Some thoughts.

Nov 22, 2008 13:28

You know, when my dad called me a "fucking liberal pussy" the other day, it got me thinking. Normally I dismiss things like that, since they're like cold rain in my family: unpleasant, but frequently a part of nature. But this bothered me more than usual, because it's the latest in a chain going back as far as I can remember.

At the same time my parents encouraged me to do as well as I could in school, my dad called me out for it. I've been called a queer, a freak, a faggot, you name it. For what? Wanting to read books? To play video games with more intricate stories and better writing than any of the shit they watched on TV? Books that gave me ideas were especially bad. World mythology, atheism, world religions, philosophy, etc. I was given the "work hard in school because you don't want a job like mine" speech, and it paid off. But by expanding my mind's scope, not my wallet's. My dad still can't figure out why I "don't just write a best seller and be done with it."

When I actually tried to share ideas with my parents, I became an alien. When I grew a beard, they thought I had joined an Islamic "cult." Whenever I mentioned Obama's candidacy, the "good book" and references to the antichrist immediately came to the foreground. And not jokingly. With deadly seriousness. They want me to share my poetry with them, and I do too. I can't begin to say how wonderful it would be to sit down and have a meaningful conversation with the people I'm supposed to love most about the art that satisfies me so completely. But when I try, or when I show them the work that I do, they wonder why I'm depressed, or if I'm planning to kill myself. To them, literature is something purely pleasurable--if a book isn't making them happy, it's making them uncomfortable. Four years of being away from them allowed me to peel that layer off of myself in bits and pieces. Now, instead of closing a book when I'm uncomfortable, I congratulate the author for making me feel that way and read on, seeing if I can find a way to outpuzzle the puzzler.

Mostly though, I think about how different I would be had I been encouraged to read those books, rather than being reprimanded for reading them or having them confiscated. It's really a kind of artificial retardation, something that I know set me back by a number of years. When my mind was being blown left and right as an undergrad, others asked me how I didn't already know about x, or didn't already accept y. I was unable to formulate answers because the answers I had been given were concrete and acceptable only in my home or in my town. Outside, they evaporated.

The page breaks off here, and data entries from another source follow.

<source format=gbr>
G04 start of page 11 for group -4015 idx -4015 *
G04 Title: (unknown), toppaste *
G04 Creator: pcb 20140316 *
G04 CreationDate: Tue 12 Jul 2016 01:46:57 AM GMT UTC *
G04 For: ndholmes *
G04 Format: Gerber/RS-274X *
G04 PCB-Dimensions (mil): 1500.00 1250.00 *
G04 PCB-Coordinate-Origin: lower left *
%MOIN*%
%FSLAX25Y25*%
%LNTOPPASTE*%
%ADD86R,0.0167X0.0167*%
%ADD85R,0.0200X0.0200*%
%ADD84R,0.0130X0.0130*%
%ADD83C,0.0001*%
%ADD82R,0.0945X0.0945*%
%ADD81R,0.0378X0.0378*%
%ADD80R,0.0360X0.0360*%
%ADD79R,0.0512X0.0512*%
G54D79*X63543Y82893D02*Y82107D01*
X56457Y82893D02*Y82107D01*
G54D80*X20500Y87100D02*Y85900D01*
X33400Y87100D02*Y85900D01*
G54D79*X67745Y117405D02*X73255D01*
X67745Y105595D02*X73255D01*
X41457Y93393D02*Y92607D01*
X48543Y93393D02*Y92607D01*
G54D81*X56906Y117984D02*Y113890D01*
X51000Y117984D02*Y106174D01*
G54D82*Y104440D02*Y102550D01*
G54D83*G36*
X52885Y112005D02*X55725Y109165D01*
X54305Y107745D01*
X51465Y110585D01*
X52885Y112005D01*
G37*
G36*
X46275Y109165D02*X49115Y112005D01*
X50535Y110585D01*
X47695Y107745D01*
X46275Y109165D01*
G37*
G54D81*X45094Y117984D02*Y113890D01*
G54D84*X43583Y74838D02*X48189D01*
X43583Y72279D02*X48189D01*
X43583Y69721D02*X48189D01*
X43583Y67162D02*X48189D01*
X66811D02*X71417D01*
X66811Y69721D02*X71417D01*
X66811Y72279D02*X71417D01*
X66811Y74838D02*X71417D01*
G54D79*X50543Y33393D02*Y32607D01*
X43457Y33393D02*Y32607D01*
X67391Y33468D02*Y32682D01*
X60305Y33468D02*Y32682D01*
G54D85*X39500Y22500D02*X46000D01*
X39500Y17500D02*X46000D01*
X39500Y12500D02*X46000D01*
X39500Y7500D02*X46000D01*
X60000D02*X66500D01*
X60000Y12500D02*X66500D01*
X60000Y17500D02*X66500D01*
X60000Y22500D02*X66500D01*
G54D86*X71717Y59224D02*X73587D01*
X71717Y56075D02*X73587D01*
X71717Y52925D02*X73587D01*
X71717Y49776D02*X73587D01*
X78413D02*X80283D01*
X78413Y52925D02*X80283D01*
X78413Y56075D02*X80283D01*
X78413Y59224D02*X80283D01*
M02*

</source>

But why didn't I read those books anyway? Surely I could have, if they weren't confiscated. I guess I was weak. If one can be faulted for wanting to be accepted within one's family by sacrificing certain ideas or the means to obtaining them, then I am at fault. I certainly wouldn't do that now, but the world's a different place when you're seven, or ten, or twelve. You're not ready to risk alienating everyone yet, because to you, a warm hug still feels better than intellectual curiosity.

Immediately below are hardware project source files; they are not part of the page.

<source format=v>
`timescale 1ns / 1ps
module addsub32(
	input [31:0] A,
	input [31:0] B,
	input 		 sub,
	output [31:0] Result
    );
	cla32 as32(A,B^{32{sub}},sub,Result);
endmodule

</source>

And even now, as someone who has and will again refuse to sacrifice ideas for acceptance, I'm still bitter about it. Sometimes I just want to say that religion makes perfect sense to me, to sit through a sermon without burning to point out inconsistencies or fallacy. I still occasionally desire to censor myself, but when I use a euphemism like "sausage pole" and it causes my mother (who has called my father a "fucking motherfucker" more times than stars in the sky) to burst into tears and call me a disgrace, I know that I can't. I have to be willing to be thought less of by anyone if that's what it takes to be honest about what I think or believe. Because the second I'm not, I turn into them.